WHAT THIS TASK INVOLVES. The reply to the records below should contain exactly the lines from the line with "Physics III | 10 |" through the line with "Mathematics 1 | 10 |", and nothing besides.

[Start of section]

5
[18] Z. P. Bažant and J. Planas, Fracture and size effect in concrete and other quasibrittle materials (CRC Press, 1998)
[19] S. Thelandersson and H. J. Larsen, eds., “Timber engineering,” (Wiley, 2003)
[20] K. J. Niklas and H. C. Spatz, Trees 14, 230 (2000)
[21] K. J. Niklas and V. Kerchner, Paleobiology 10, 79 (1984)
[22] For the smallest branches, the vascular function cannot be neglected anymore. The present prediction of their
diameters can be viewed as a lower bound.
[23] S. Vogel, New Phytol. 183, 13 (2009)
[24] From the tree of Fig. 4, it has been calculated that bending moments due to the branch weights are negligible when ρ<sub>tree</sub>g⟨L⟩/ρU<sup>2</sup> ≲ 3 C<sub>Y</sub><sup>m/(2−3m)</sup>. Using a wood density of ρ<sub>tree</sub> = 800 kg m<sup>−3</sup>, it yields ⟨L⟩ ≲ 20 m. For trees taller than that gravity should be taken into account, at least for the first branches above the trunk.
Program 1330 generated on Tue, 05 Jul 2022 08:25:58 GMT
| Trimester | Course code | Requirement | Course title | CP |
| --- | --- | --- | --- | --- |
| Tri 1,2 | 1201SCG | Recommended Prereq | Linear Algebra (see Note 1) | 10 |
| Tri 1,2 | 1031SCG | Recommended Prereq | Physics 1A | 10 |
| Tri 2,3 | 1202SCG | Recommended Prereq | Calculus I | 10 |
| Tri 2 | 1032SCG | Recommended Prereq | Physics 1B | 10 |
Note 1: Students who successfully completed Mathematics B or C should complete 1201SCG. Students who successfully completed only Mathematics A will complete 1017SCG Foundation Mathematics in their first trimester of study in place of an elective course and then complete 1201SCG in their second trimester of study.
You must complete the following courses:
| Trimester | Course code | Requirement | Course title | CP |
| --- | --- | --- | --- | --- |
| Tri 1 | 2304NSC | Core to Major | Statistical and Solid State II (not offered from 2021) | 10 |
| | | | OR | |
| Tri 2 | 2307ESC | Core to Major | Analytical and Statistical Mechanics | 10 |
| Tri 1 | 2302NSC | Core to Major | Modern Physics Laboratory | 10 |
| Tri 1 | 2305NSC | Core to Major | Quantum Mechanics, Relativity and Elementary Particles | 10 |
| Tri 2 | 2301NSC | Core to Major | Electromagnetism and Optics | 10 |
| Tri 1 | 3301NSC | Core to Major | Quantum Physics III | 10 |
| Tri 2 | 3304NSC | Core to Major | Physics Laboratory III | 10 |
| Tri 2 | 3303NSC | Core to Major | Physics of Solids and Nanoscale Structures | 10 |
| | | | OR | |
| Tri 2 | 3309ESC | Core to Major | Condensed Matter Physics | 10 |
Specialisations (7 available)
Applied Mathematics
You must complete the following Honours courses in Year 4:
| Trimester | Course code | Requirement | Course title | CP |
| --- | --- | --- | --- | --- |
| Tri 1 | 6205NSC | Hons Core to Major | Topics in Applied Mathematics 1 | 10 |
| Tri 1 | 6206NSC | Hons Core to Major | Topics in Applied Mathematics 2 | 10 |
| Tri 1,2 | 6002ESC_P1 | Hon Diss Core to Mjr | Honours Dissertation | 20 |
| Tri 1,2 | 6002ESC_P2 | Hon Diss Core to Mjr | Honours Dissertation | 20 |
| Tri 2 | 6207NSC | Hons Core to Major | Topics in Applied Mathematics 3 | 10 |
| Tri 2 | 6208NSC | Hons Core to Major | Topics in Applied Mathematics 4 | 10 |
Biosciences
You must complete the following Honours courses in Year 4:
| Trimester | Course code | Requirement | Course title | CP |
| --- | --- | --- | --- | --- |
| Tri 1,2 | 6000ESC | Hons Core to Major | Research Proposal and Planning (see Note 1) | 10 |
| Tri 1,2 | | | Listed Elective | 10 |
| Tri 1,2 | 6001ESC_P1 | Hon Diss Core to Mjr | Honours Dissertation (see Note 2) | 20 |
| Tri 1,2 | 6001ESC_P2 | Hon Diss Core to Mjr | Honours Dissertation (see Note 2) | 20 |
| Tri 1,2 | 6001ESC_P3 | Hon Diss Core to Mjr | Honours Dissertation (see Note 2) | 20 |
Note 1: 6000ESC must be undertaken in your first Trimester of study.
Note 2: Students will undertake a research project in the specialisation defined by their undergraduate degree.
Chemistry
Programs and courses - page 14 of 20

[End of section]

ANSWER BOX.
| Tri 1 | 3301NSC | Core to Major | Quantum Physics III | 10 |
| Tri 2 | 3304NSC | Core to Major | Physics Laboratory III | 10 |
| Tri 2 | 3303NSC | Core to Major | Physics of Solids and Nanoscale Structures | 10 |
| | | | OR | |
| Tri 2 | 3309ESC | Core to Major | Condensed Matter Physics | 10 |
Specialisations (7 available)
Applied Mathematics
You must complete the following Honours courses in Year 4:
| Trimester | Course code | Requirement | Course title | CP |
| --- | --- | --- | --- | --- |
| Tri 1 | 6205NSC | Hons Core to Major | Topics in Applied Mathematics 1 | 10 |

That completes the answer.